In Africa, CIMMYT was part of a global coalition of scientists and governments who joined forces in 2017 to tackle the fall armyworm threat and develop scientific solutions. The researchers want to see this approach expand into Asia, supported by the donor community.
As the pest continues its relentless expansion in the region, extensive work is ahead for both research and development institutions. Researchers need to identify and promote best management practices. Technologies will have to be environmentally sustainable, durable and inclusive, says Prasanna.

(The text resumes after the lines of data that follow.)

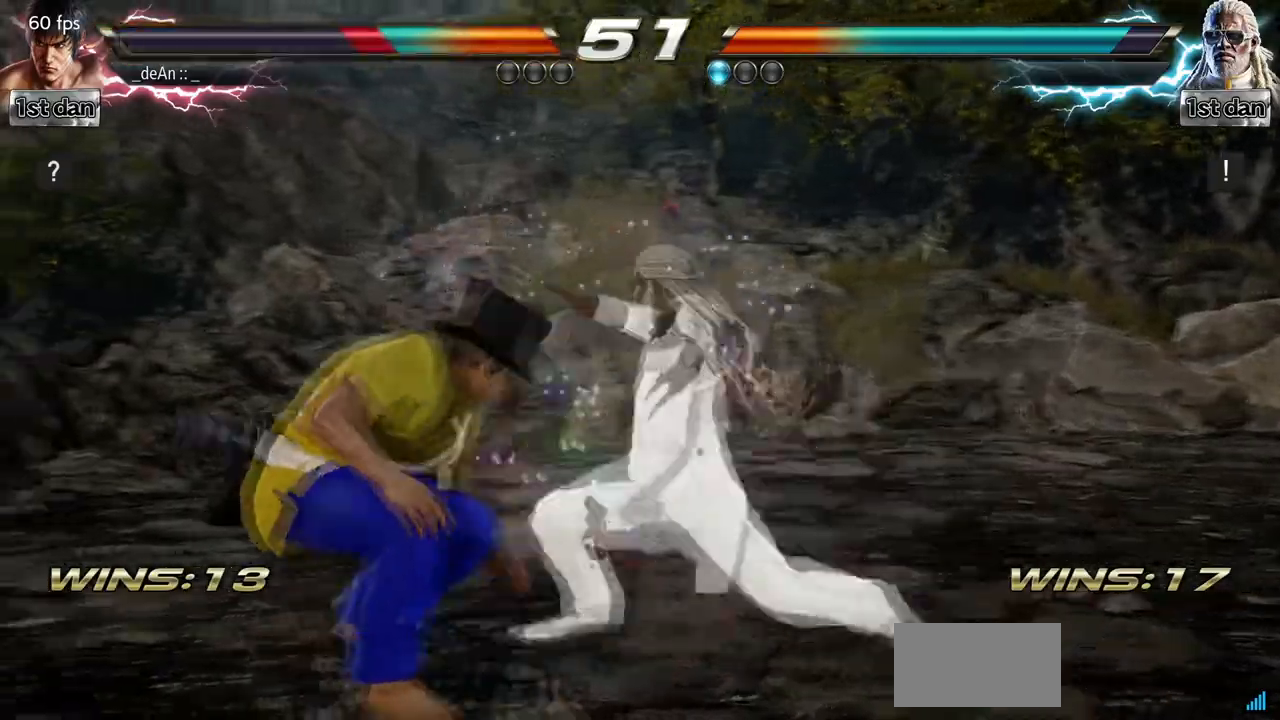
{"dt_ms": 500, "buttons": ["SQUARE"], "left_stick": "left", "events": [[433, "SQUARE", "down"]]}
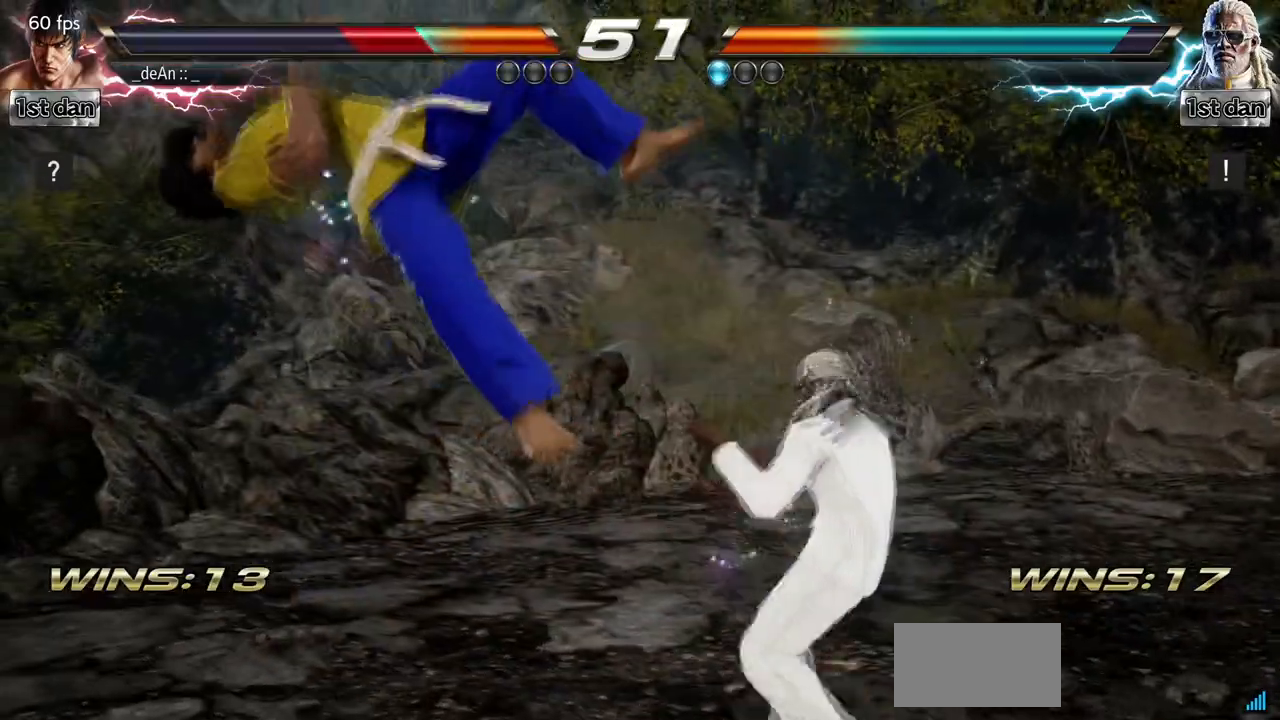
{"dt_ms": 500, "buttons": [], "left_stick": "left", "events": [[33, "SQUARE", "up"]]}
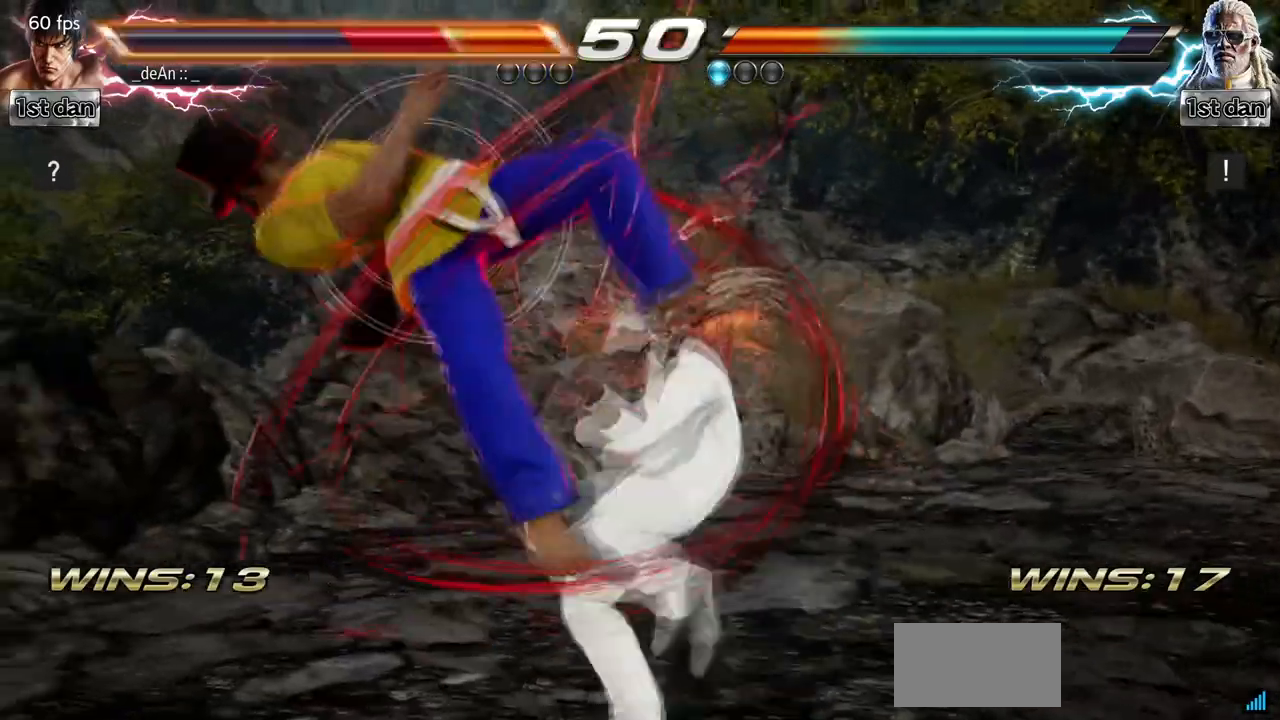
{"dt_ms": 500, "buttons": [], "left_stick": "left", "events": [[167, "SQUARE", "down"], [300, "SQUARE", "up"]]}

“To achieve this, we need a multidisciplinary team including breeders, pest management experts, seed specialists, agronomists and socioeconomists, who can share science-based evidence with development partners, governments and farmers,” Prasanna says.
CIMMYT researchers are on the path towards developing improved maize varieties with native genetic resistance to fall armyworm. They are also engaging with farming communities to make sure other integrated pest management solutions are available.
In addition to developing agronomic practices and technologies, scientists are reaching out to farming communities with the right messages, Krupnik explains. “As well as being technical experts, our scientists are embedded in the countries where we work. We’ve lived here for a long time, and understand how to engage with local partners,” he says.
Cross-border collaboration and knowledge transfer is already happening. Partners in Laos enthusiastically adapted fall armyworm informational materials from Bangladesh for local dissemination. Krupnik and his team have also collaborated on a video with guidance on how to identify and scout for fall armyworm in a field, developed by Scientific Animations without Borders.
Fall armyworm will continue its spread across Asia, and researchers will have many questions to answer, such as how fall armyworm interacts with very diverse Asian agro-ecosystems, the pest population dynamics, and measuring the economic impacts of interventions. Solutions need to be developed, validated and deployed for the short, medium and long term. Krupnik and Prasanna hope that international cooperation can support these crucial research-for-development activities.
“Fall armyworm is here to stay. We are running a marathon and not a 100-meter sprint,” proclaimed Prasanna. “Let’s work collectively and strategically so that the farmer is the ultimate winner.”